Tolkien’s battalion launched a successful assault on 19 October 1916, and were then switched from the Fifth Army (on the Somme) to the Second Army (at the Ypres Salient).

On 27 October, Tolkien reported to the medical officer with trench fever, which was generally passed on by lice. He was transferred to hospital on 28 October, and on 8 November 1916 left France. On 9 November he was in bed at Birmingham University Hospital, and was soon able to reunite with Edith. Rob Gilson’s sister Molly was there also, dressing wounds for the army surgeon, Major Leonard Gamgee (he was related to Sampson Gamgee, the Birmingham surgeon who had pioneered techniques for aseptic surgery in the previous century, and invented Gamgee Tissue, a surgical dressing, and in addition presumably suggesting to JRRT years later the name of Frodo Baggins’ “batman” Sam).
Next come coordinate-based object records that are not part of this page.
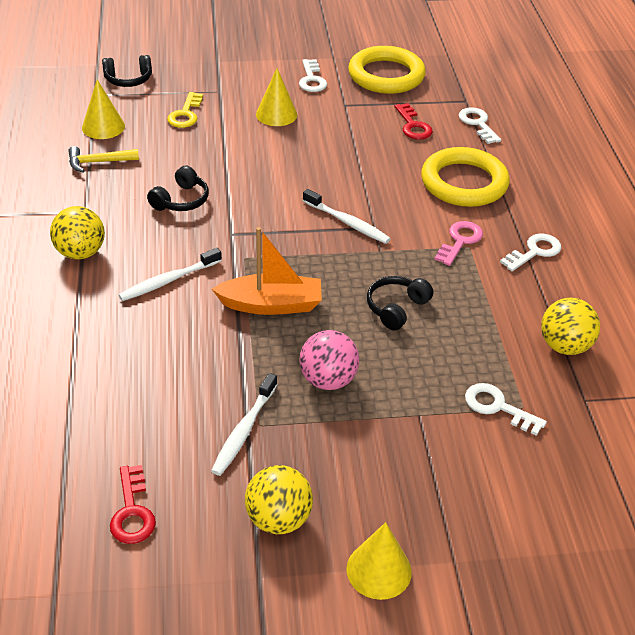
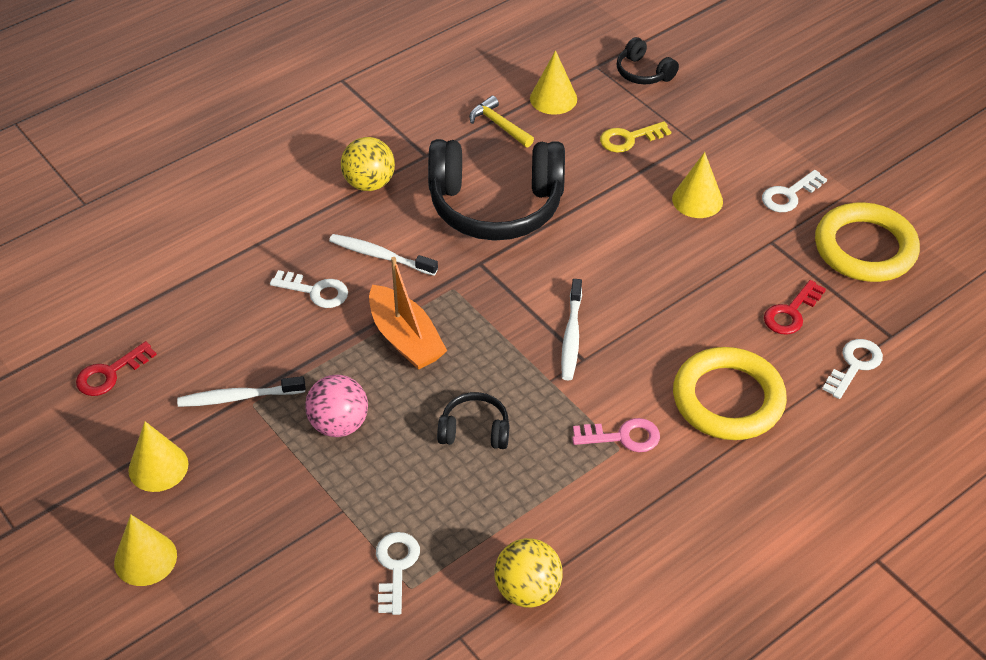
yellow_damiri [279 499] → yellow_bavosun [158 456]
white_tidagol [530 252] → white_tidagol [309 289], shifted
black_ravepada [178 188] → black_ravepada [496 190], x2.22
On 29 November, JRRT’s TCBS friend Smith was wounded by shrapnel, and he died 3 December 1916. Wiseman broke the news to JRRT: “I humbly pray Almighty God I may be accounted worthy of him” (quoted Garth, 212).

A day earlier, on 2 December 1916, Tolkien was called before a military medical board, and was predicted to be fit in six weeks. He faced a second medical board in Birmingham University Hospital on 23 January 1917. His fever had returned twice, and he was sent to convalescent hospital in Harrogate. After a month he was found fit for light work; he spent some time on leave, and joined up with Wiseman.
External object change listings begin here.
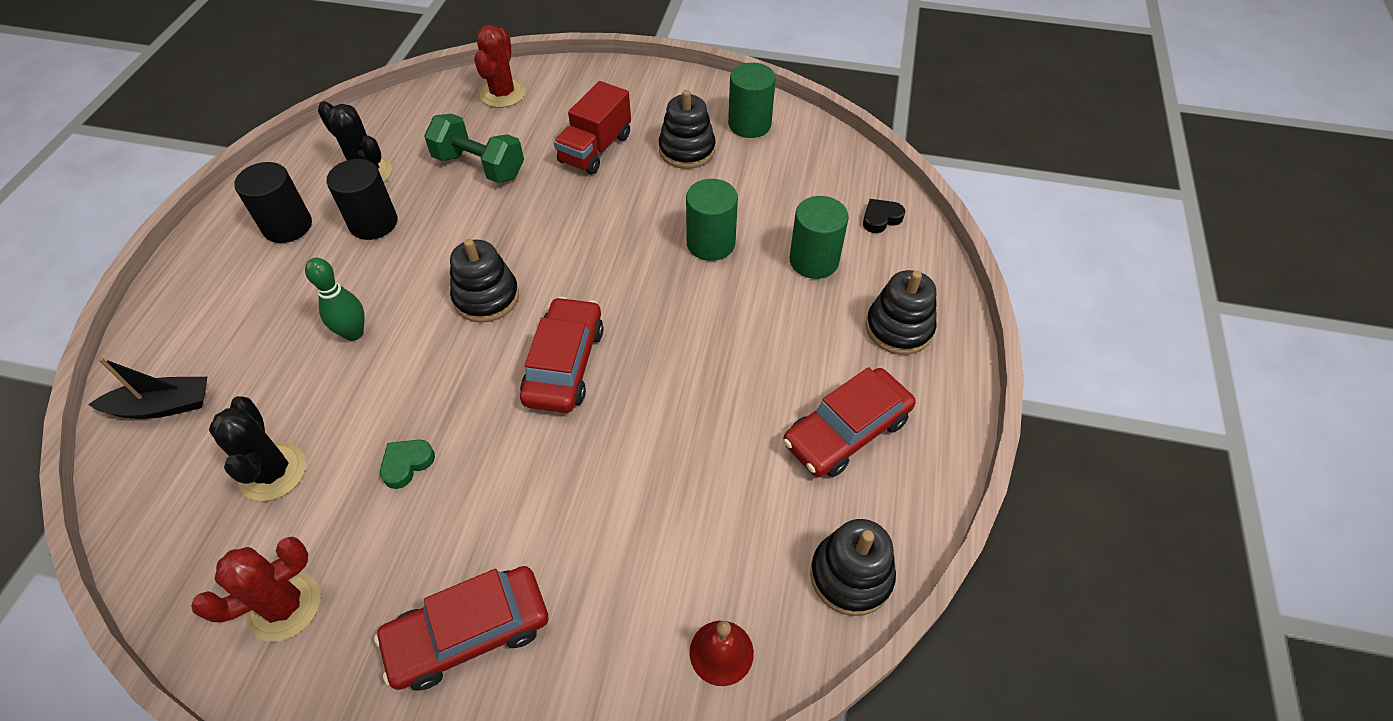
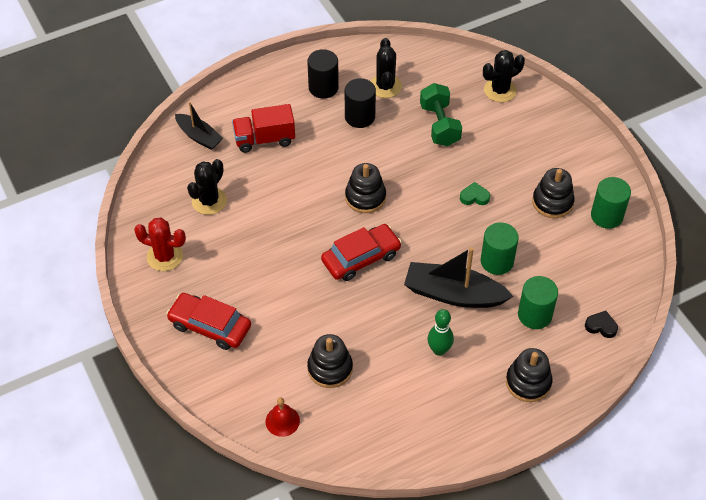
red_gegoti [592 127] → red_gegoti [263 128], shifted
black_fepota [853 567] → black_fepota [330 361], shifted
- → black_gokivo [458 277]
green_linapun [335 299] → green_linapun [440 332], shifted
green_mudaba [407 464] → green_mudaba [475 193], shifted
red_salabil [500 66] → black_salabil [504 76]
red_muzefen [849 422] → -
On 19 April 1917, Tolkien joined the Humber garrison, on Holderness peninsula; this was clearly the “light work” for which he was fitted, and a large proportion of his fellow officers there were equally unfit.
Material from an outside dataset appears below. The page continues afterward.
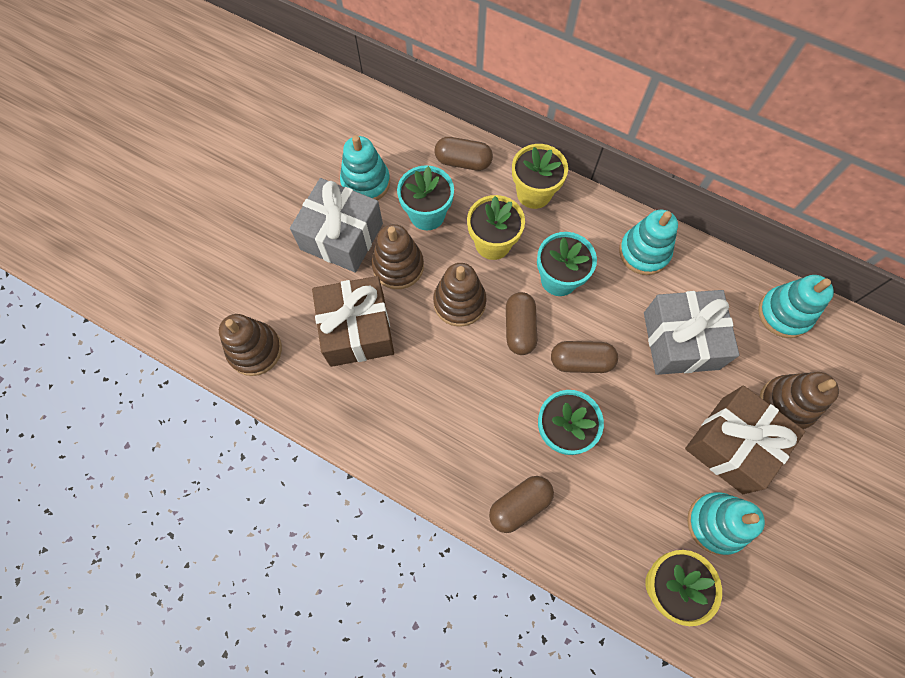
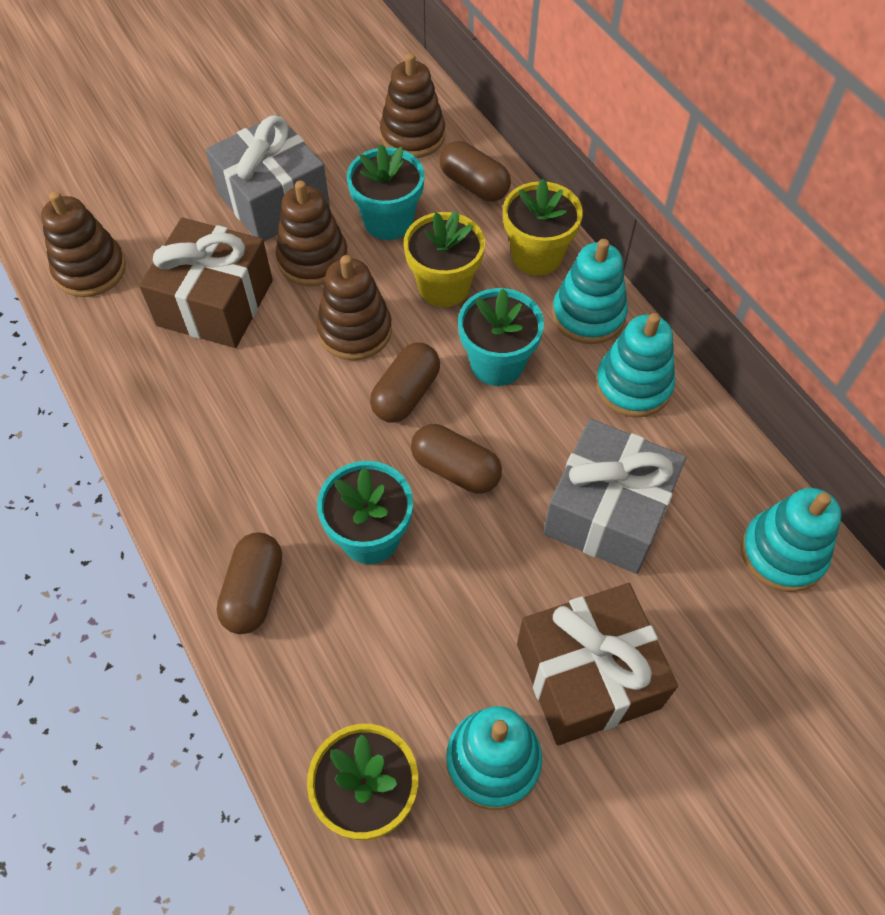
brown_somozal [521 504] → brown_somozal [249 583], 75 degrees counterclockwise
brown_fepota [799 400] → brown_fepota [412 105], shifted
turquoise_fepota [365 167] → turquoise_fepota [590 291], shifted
On 1 June 1917, Royal Army Medical Corps officers found him fit for general service, but he was to stay in Humber Garrison nevertheless (rather than being sent to Messines Ridge, where the 11th Lancashire Fusiliers were being slaughtered). His fever returned, and he spent nine weeks in Brooklands Officer’s Hospital, outside Hull. He was promoted to full lieutenant. In 1918 he was then posted back to the 13th Lancashire Fusiliers, where he had started, and sent to camp on Cannock Chase. On 26 July he was ordered to join the 11th battalion in France; but by the time he received the order he was already back in hospital, with gastritis, and the order was rescinded. The bureaucrat who had sent him the order had also failed to note that the 11th Lancashire Fusiliers had been virtually wiped out on 27 May, in the German offensive, and was officially disbanded.

By October he was already back in Brooklands Hospital. On 11 October 1918 he was sent to the Savoy Convalescent Hospital in Blackpool. After Armistice Day he asked to be stationed in Oxford, and he started work for the New English Dictionary (later renamed the Oxford English Dictionary). He was not officially demobbed until 15 July 1919.

The only friend from the TCBS who was still alive was Christopher Wiseman. He became a schoolteacher. They had a falling out, but did stay in touch, and Tolkien named his third son after him. They met up again after they had both retired; and a letter Tolkien wrote to him in 1973 he signed “your most devoted friend, JRRT TCBS” (quoted Garth, 284).

All my information comes from the excellent book by John Garth: Tolkien and the Great War: The Threshold of Middle Earth (London: HarperCollins, 2003).